The Egyptian government on Monday denied claims circulating on social media that ancient Islamic cemeteries and artifacts were being destroyed to make way for a bridge-building project.
Antiquities dating back five centuries in Cairo’s City of the Dead were among treasured items online posters said had been wrecked.
However, in a statement, head of the Islamic, Coptic and Judaic Antiquities Sector, Osama Talaat, said that the rumors were “completely untrue” and images of tombs that had appeared on social networking sites were not historic registered monuments.
He added that although the pictured tombs were from more recent times, the secretary-general of Egypt’s Supreme Council of Antiquities had still ordered the formation of a scientific technical committee to examine the tombstones and look into the possibility of displaying some of them in museums.
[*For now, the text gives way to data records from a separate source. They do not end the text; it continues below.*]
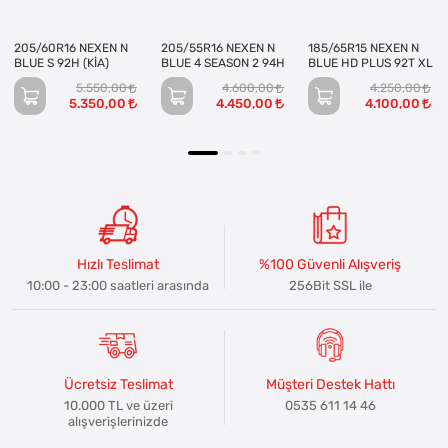
205/60R16 NEXEN N
205/55R16 NEXEN N
185/65R15 NEXEN N
BLUE S 92H (KİA)
BLUE 4 SEASON 2 94H
BLUE HD PLUS 92T XL
5.550,00
4.600,00
4.250,00
5.350,00
4.450,00
4.100,00
Hızlı Teslimat
%100 Güvenli Alışveriş
10:00 - 23:00 saatleri arasında
256Bit SSL ile
Ücretsiz Teslimat
Müşteri Destek Hattı
10.000 TL ve üzeri
0535 611 14 46
alışverişlerinizde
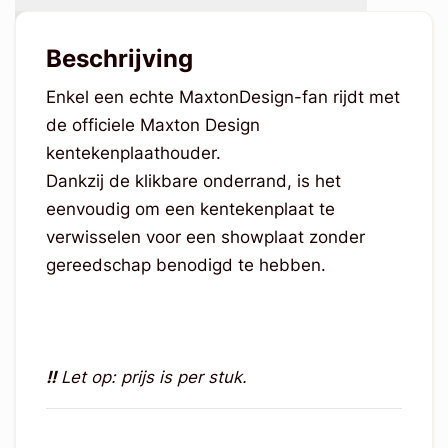
Beschrijving
Enkel een echte MaxtonDesign-fan rijdt met
de officiele Maxton Design
kentekenplaathouder.
Dankzij de klikbare onderrand, is het
eenvoudig om een kentekenplaat te
verwisselen voor een showplaat zonder
gereedschap benodigd te hebben.
!!
Let op: prijs is per stuk.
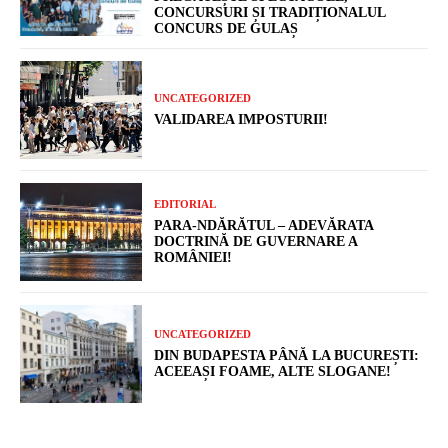
CONCURSURI ȘI TRADIȚIONALUL
CONCURS DE GULAȘ
UNCATEGORIZED
VALIDAREA IMPOSTURII!
EDITORIAL
PARA-NDĂRĂTUL – ADEVĂRATA
DOCTRINĂ DE GUVERNARE A
ROMÂNIEI!
UNCATEGORIZED
DIN BUDAPESTA PÂNĂ LA BUCUREȘTI:
ACEEAȘI FOAME, ALTE SLOGANE!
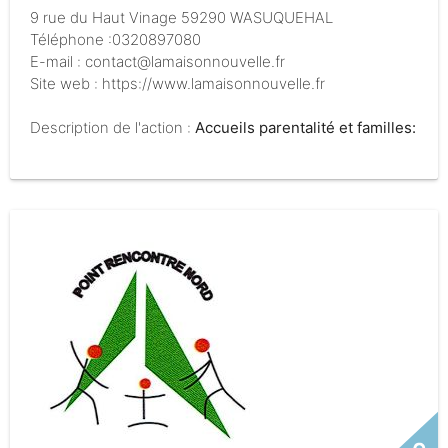
9 rue du Haut Vinage 59290 WASUQUEHAL
Téléphone :0320897080
E-mail : contact@lamaisonnouvelle.fr
Site web : https://www.lamaisonnouvelle.fr
Description de l'action :
Accueils parentalité et familles:
des temps de rencontres parents-enfants, des temps
d'échanges parents, des animations collectives
familles, des rencontres débat, des pauses café, de
l'accompagnement éducatif à travers divers ateliers
d'expression, .... Il est aussi question de grand-
parentalité, d'aidants à la fonction parentale dans nos
cafés seniors.
Les parents sont au cœur de notre
projet associatif et nous vous joignons la plaquette de
l'association pour une présentation plus complète.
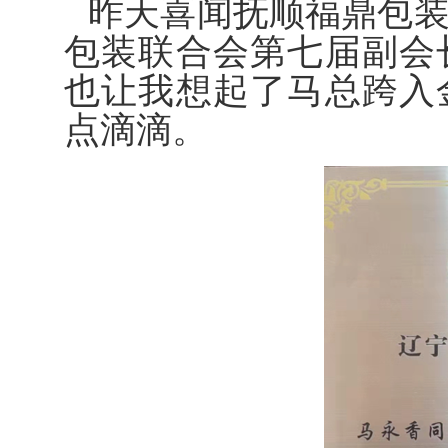
昨天喜闻抚顺福鼎包
包装联合会第七届副会
也让我想起了马总跨入
点滴滴。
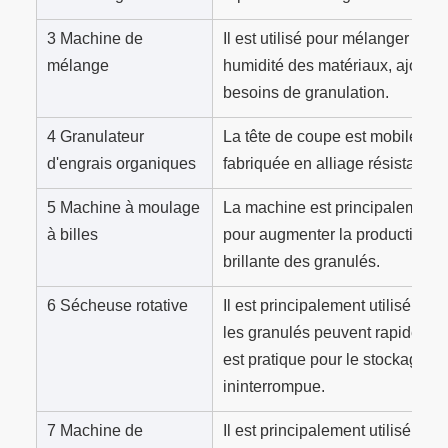
3 Machine de
Il est utilisé pour mélanger et 
mélange
humidité des matériaux, ajoute
besoins de granulation.
4 Granulateur
La tête de coupe est mobile et ré
d'engrais organiques
fabriquée en alliage résistant à 
5 Machine à moulage
La machine est principalement u
à billes
pour augmenter la production de
brillante des granulés.
6 Sécheuse rotative
Il est principalement utilisé po
les granulés peuvent rapidement
est pratique pour le stockage e
ininterrompue.
7 Machine de
Il est principalement utilisé pou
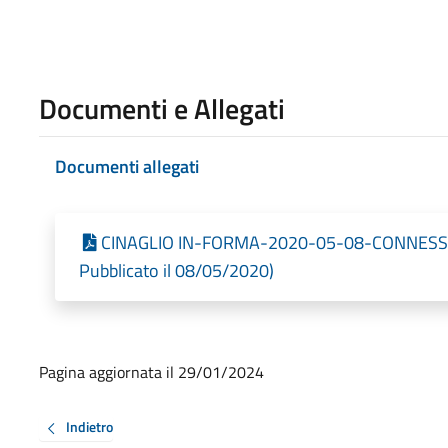
Documenti e Allegati
Documenti allegati
CINAGLIO IN-FORMA-2020-05-08-CONNESSIO
Pubblicato il 08/05/2020)
Pagina aggiornata il 29/01/2024
Indietro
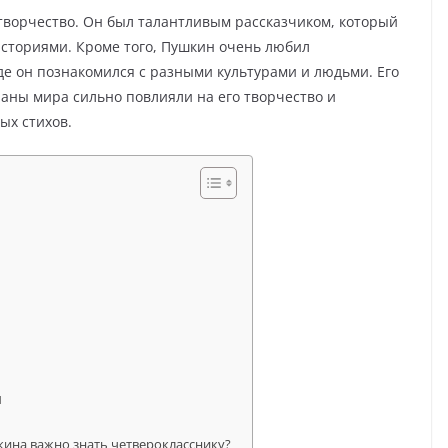
 творчество. Он был талантливым рассказчиком, который
сториями. Кроме того, Пушкин очень любил
де он познакомился с разными культурами и людьми. Его
аны мира сильно повлияли на его творчество и
ых стихов.
и
кина важно знать четверокласснику?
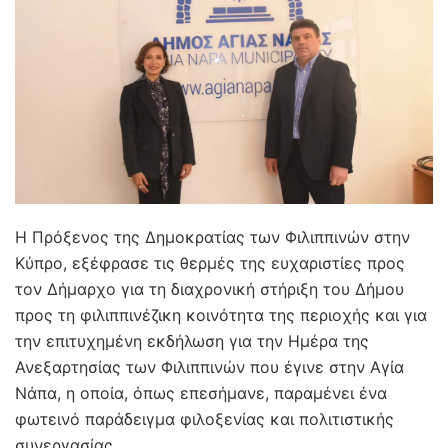
Η Πρόξενος της Δημοκρατίας των Φιλιππινών στην
Κύπρο, εξέφρασε τις θερμές της ευχαριστίες προς
τον Δήμαρχο για τη διαχρονική στήριξη του Δήμου
προς τη φιλιππινέζικη κοινότητα της περιοχής και για
την επιτυχημένη εκδήλωση για την Ημέρα της
Ανεξαρτησίας των Φιλιππινών που έγινε στην Αγία
Νάπα, η οποία, όπως επεσήμανε, παραμένει ένα
φωτεινό παράδειγμα φιλοξενίας και πολιτιστικής
συνεργασίας.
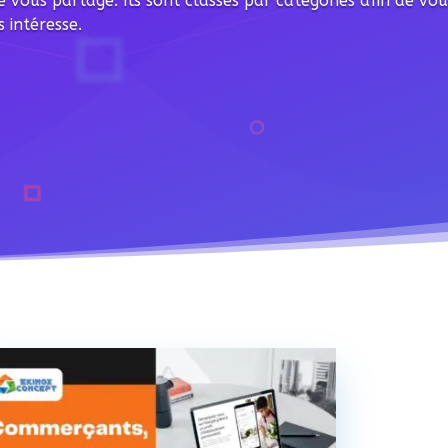
 je vous partage. Ils sont classés par catégories afin de vo
 intéresse.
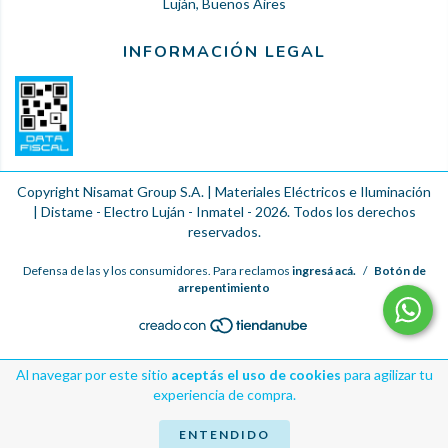
Luján, Buenos Aires
INFORMACIÓN LEGAL
Copyright Nisamat Group S.A. | Materiales Eléctricos e Iluminación
| Distame - Electro Luján - Inmatel - 2026. Todos los derechos
reservados.
Defensa de las y los consumidores. Para reclamos
ingresá acá.
/
Botón de
arrepentimiento
Al navegar por este sitio
aceptás el uso de cookies
para agilizar tu
experiencia de compra.
ENTENDIDO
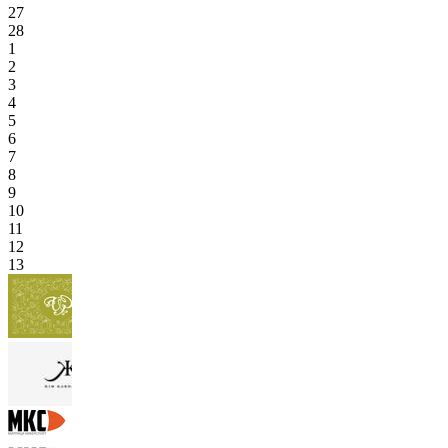
27
28
1
2
3
4
5
6
7
8
9
10
11
12
13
An online campaign, launched on Facebook, has been critical of the scheme to build a bridge through the Mamluk Desert Cemetery.
Activist and journalist Khaled Abdel-Hadi said that the Mamluk tombs were part of Egypt’s world-famous Islamic architecture and destroying them would be to erase key aspects of the country’s history.
Archaeologist Hisham Auf pointed out that the cemeteries being demolished to make way for the bridge were in an archaeological site registered since 2009 and as such it was against the law to damage them.
He said the cemeteries dated back to the 1920s and contained the bodies of pashas, former Egyptian prime ministers, and members of the Egyptian intelligentsia who fought during the Egyptian Revolution of 1919 against British occupation.
This, he noted, “made the area a part of modern history as well as ancient history. The region as a whole went through changes, all of which were against the law as this tampered with Egyptian history and Egypt’s international pledge to UNESCO.
“It is true that during the construction of the Salah Salem Road during the time of (Egyptian) President Gamal Abdel Nasser parts of graves were removed, but this does not legitimize what is happening now and does not mean anything in the debate about the graves.”
Auf added: “We were informed only 10 days ago of the decision to demolish. It was an official report and was conducted by the person responsible for my mother’s family tombs in El-Ghafir, in which its two-room reception and large vacant space will be destroyed.
“As the tombs are on a side street, the cemeteries themselves are still safe. I don’t know if we have to move the remains of the dead. The state did not provide us with alternate graves.”
He said some people had been able to arrange for remains to be moved but others were struggling. “My great grandfather had bought a second cemetery in the same area, but he donated it. This second cemetery will most likely end up being destroyed and no one will move any of the bones located there.”
He said that to date there had been no offer of compensation.
“This is not a process of moving the graves. This is the demolition of the graves, which is untenable behavior. I am disgusted by the attempts to defend this sad day in the history of Cairo,” Auf added.